There is one more notion I want to discuss, and that is a conception of writing as, once again, not the mere transmission of words from author to reader, but as a locus they share that enables (or “turns on”) the strange telepathy of language: as a poem by John Ashbery I dearly love states, “It is not a conduit (confluence?), but a place.”  And in this, the always already site-specific art of writing seems to me to have such affinity with what I call “the place” of a MFA—a stratagem I resort to partly because I find the word “program” a tad limiting, not suggestive enough of the individuation that is the truest and best output of the teaching of creative writing, and partly because it seems to me that the energy so often initiated (here at UMass, for example), evinced in so many books and journals and laureateships and leadership activities throughout the years by those who have been made Masters of the Fine Art, happened not because we were afforded the chance to retreat from the world, but rather because we were encouraged to participate in it. Gertrude Stein wrote: “Composition is not there, it is going to be there and we are here.” In my view, to write is not to try to solve this koan, but rather to inhabit it.

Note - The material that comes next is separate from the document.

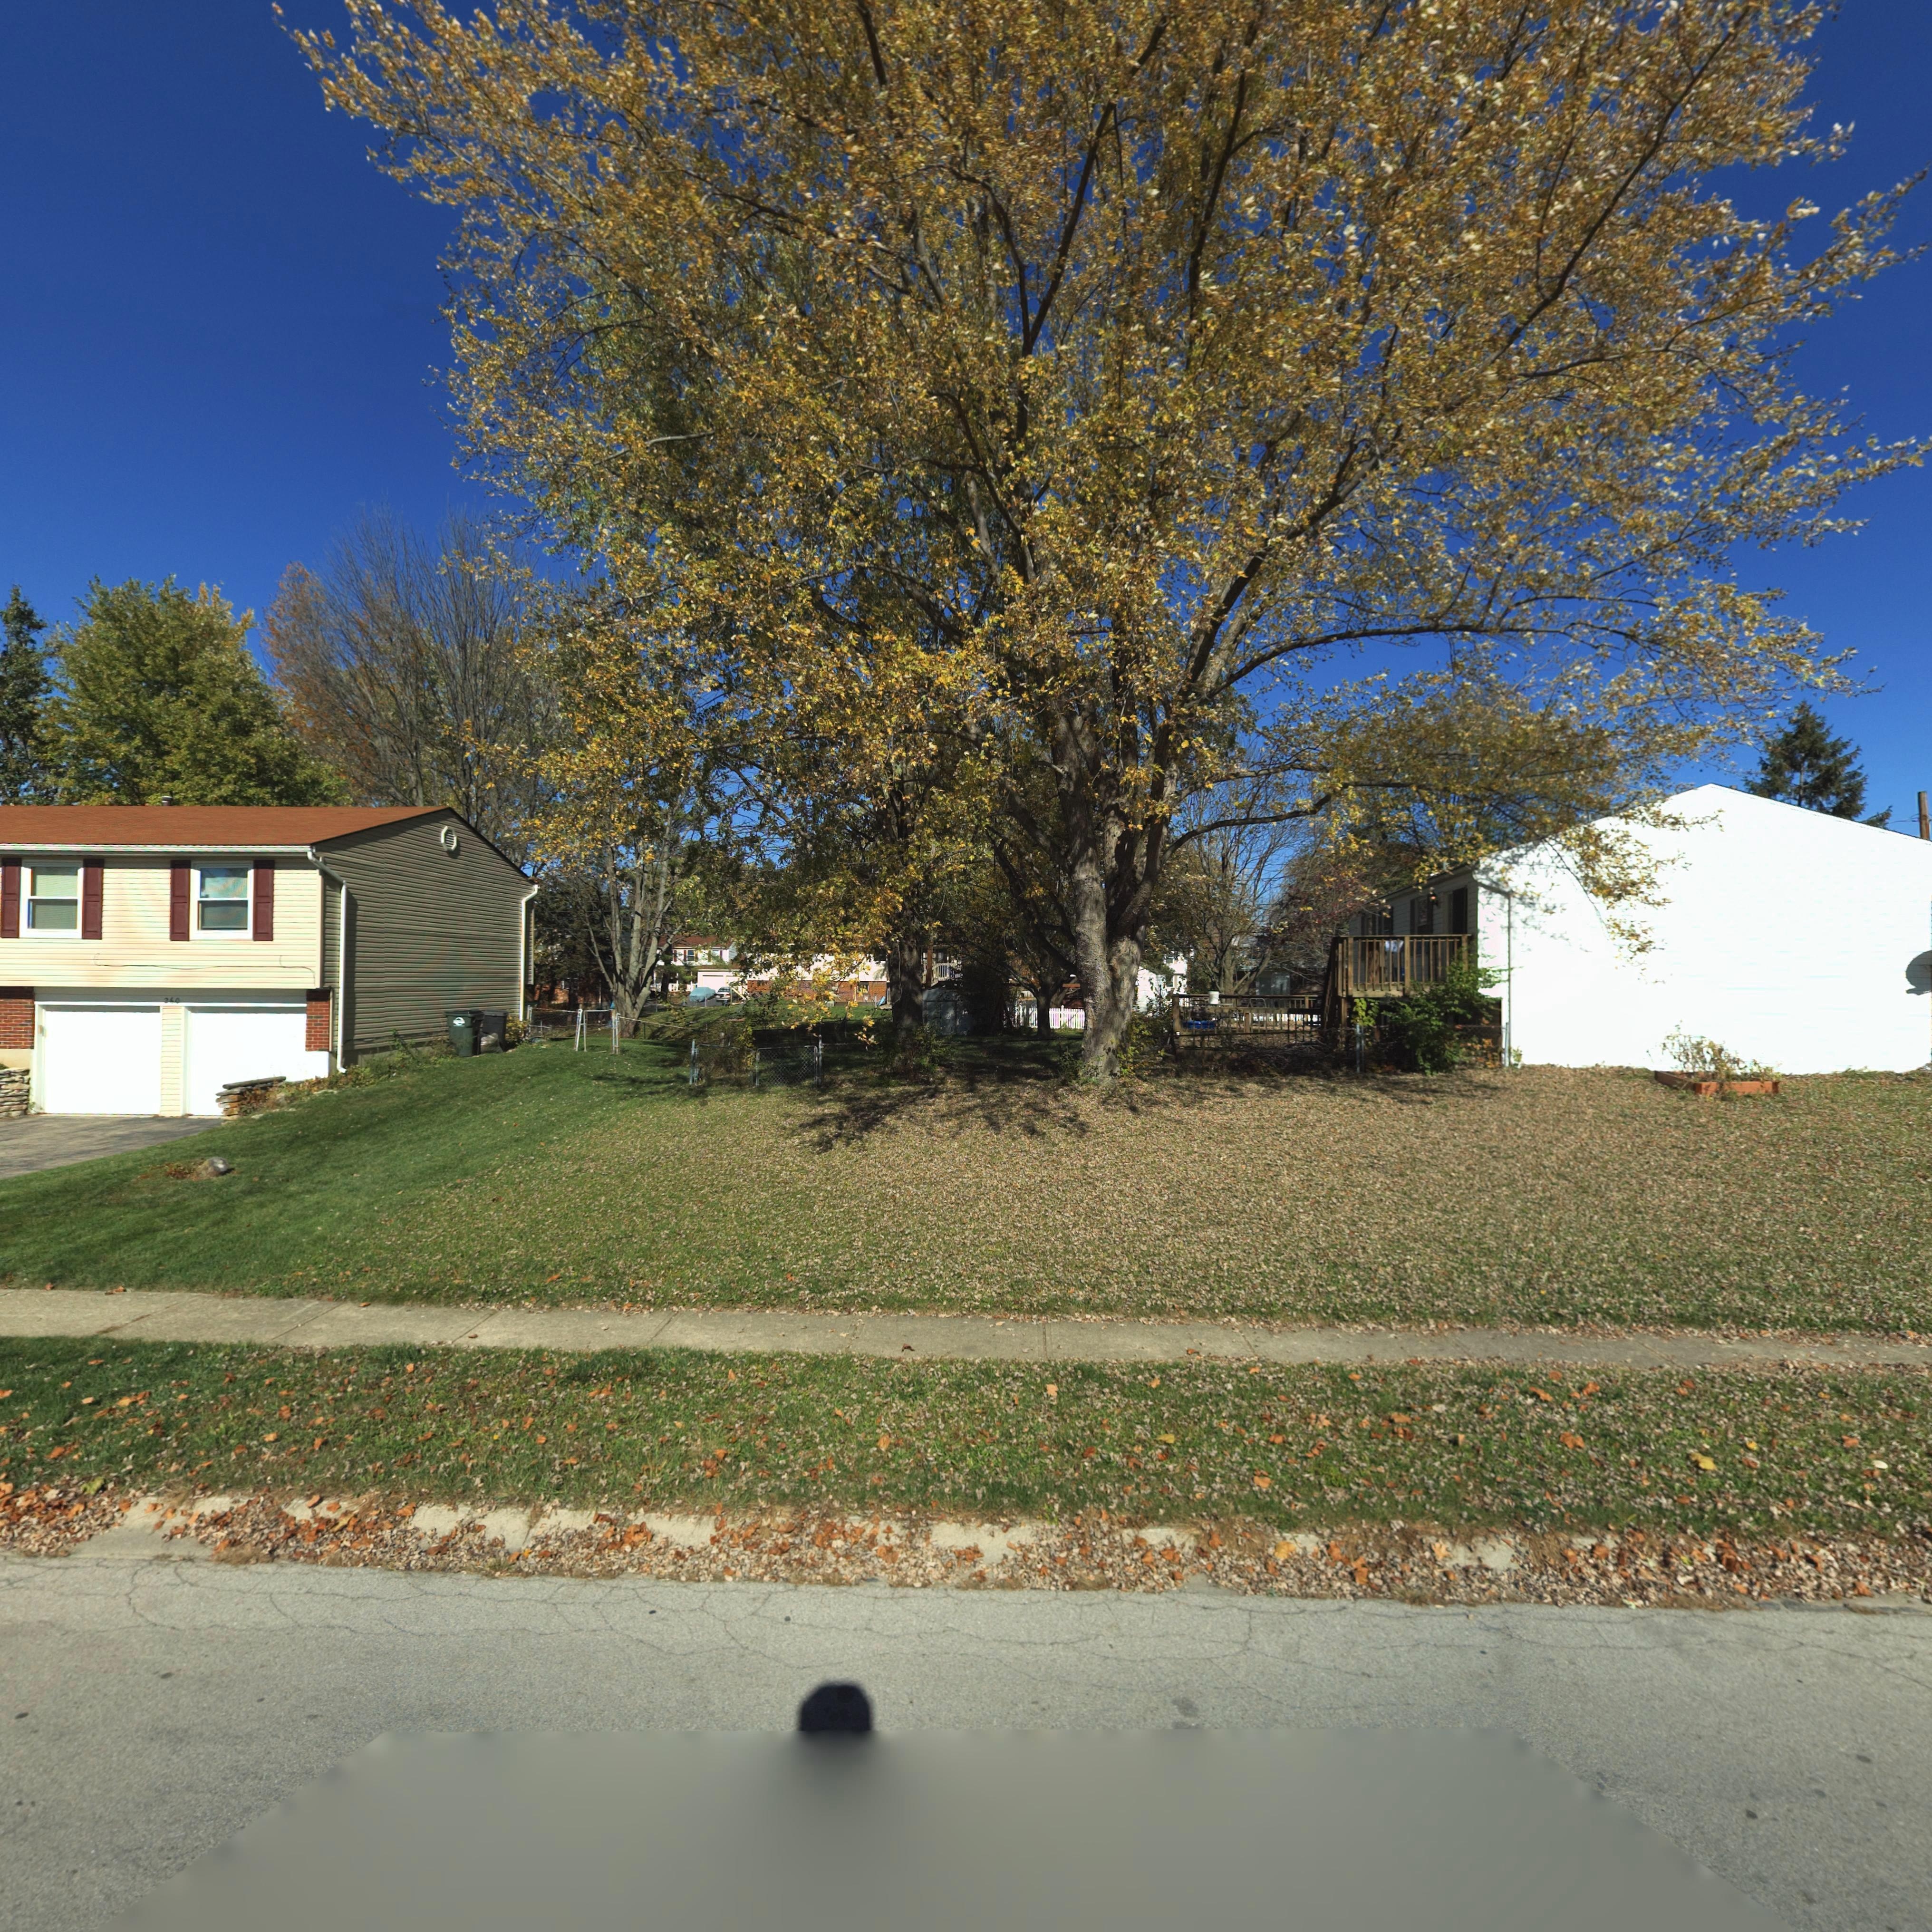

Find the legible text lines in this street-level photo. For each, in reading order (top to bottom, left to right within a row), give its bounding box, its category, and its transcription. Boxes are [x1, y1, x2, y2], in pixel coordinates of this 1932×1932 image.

[163, 996, 181, 1005] StreetNumber: 260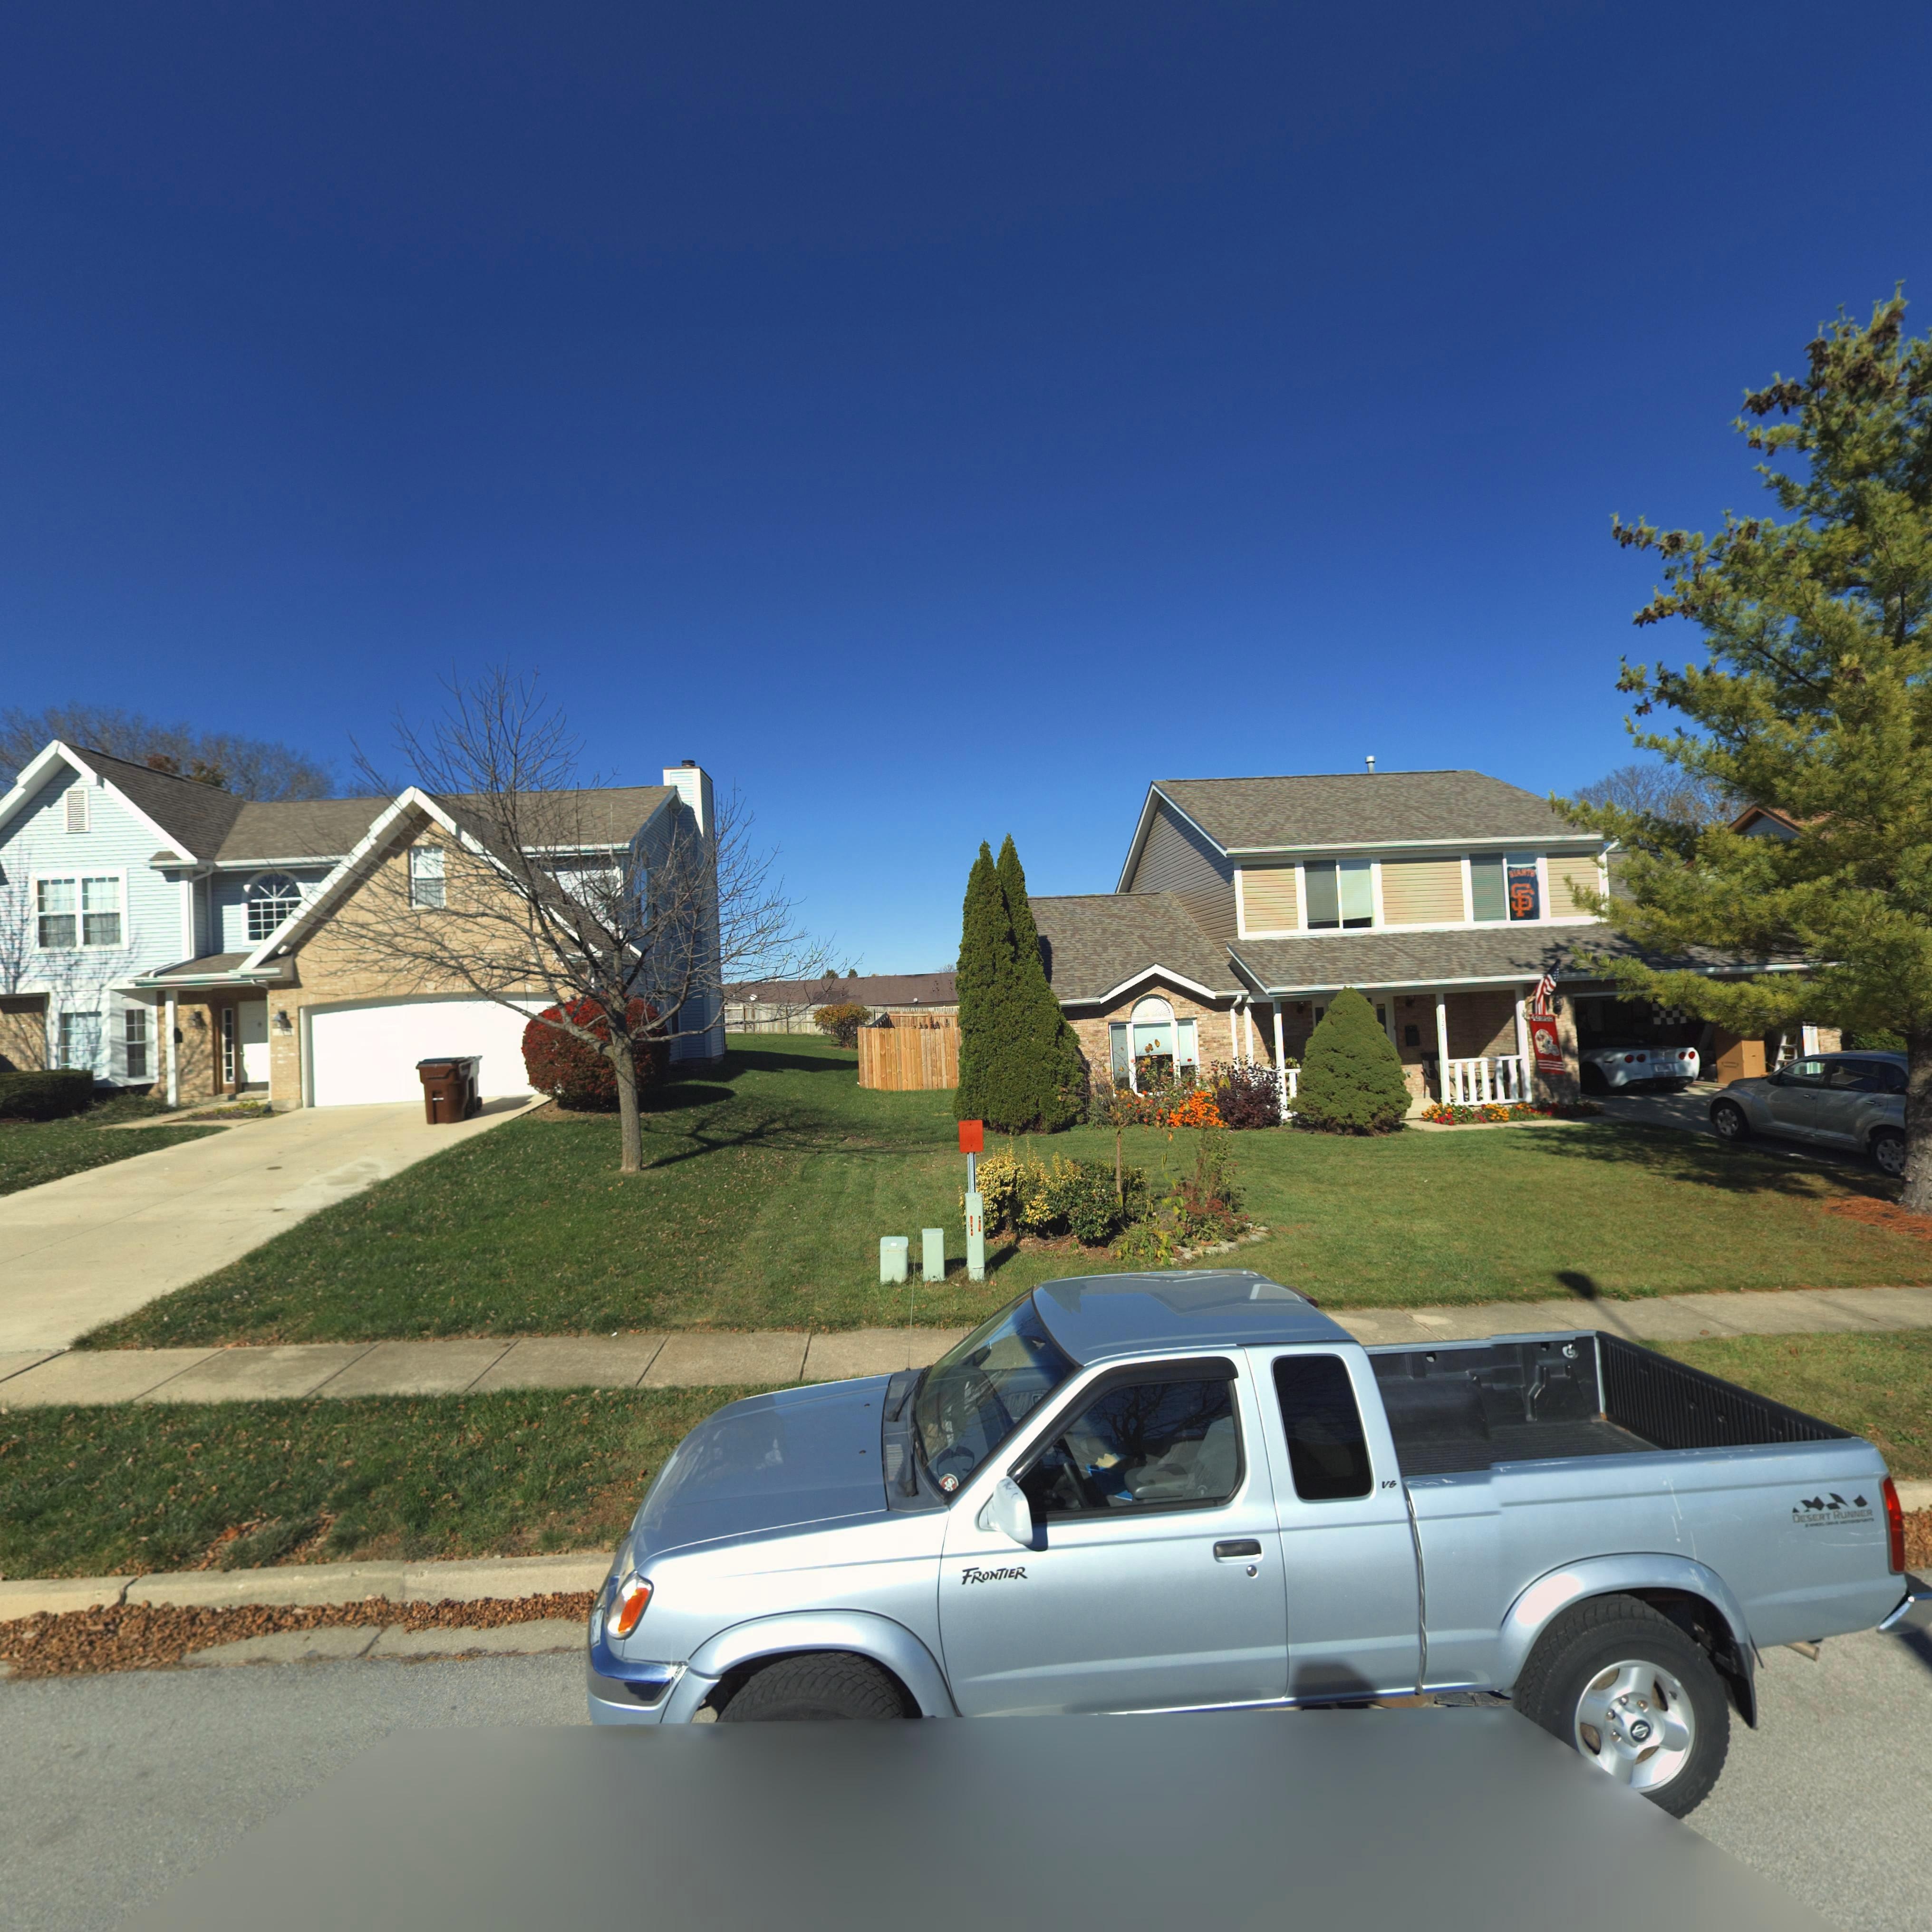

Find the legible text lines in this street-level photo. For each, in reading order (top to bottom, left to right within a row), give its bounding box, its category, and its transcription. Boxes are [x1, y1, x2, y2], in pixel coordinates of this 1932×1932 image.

It’s with this altered sense of place and the place of writing in mind that I look out these windows today and see a shockingly beautiful American vista, the sprawl of the UMass campus as the realization of that striking nineteenth-century idea of the land-grant institution. One can only be grateful to the planners of such that as they overtook the marshes and hollows and fields of Massachusetts to foster the study of things like agriculture and engineering, things that would be so needed in our increasingly complex world, they realized that more food and new machines could not best serve us unless we also continued to refine our gnosis of languages and literatures and histories and arts—that for our coming society and community we need a symbolic architecture that will adhere to the values of the social and the commons. We honor this legacy by continuing to build whatever we can build in the service of human evolution, brick by brick, word by word.

So reading, pleasure, and place: to me, this is what it is to write, and to learn how to write, two things I continue to do daily. I realize I have not said anything you don’t already know, you who already live the credo I have tried to describe and whose company I am proud to share. But I see now that I did not put these thoughts to paper for you, but rather for those who hunger to join our fellowship: to write, and to learn how to write. I hope you will join me in saying to those people that they are welcome; after all, ours isn’t a private party but a public art.